What needs to be done:
From the first line to the last, give the material again exactly, without the images.

Source information:
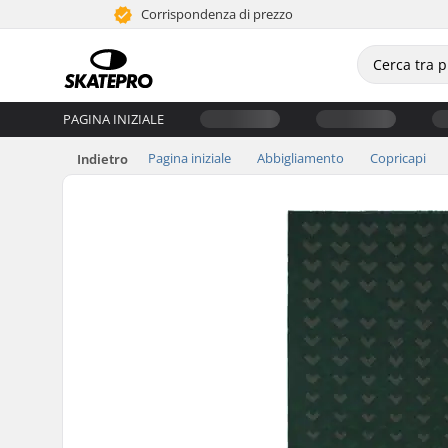
Corrispondenza di prezzo
PAGINA INIZIALE
Pagina iniziale
Abbigliamento
Copricapi
Indietro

Output below:
Corrispondenza di prezzo
PAGINA INIZIALE
Pagina iniziale
Abbigliamento
Copricapi
Indietro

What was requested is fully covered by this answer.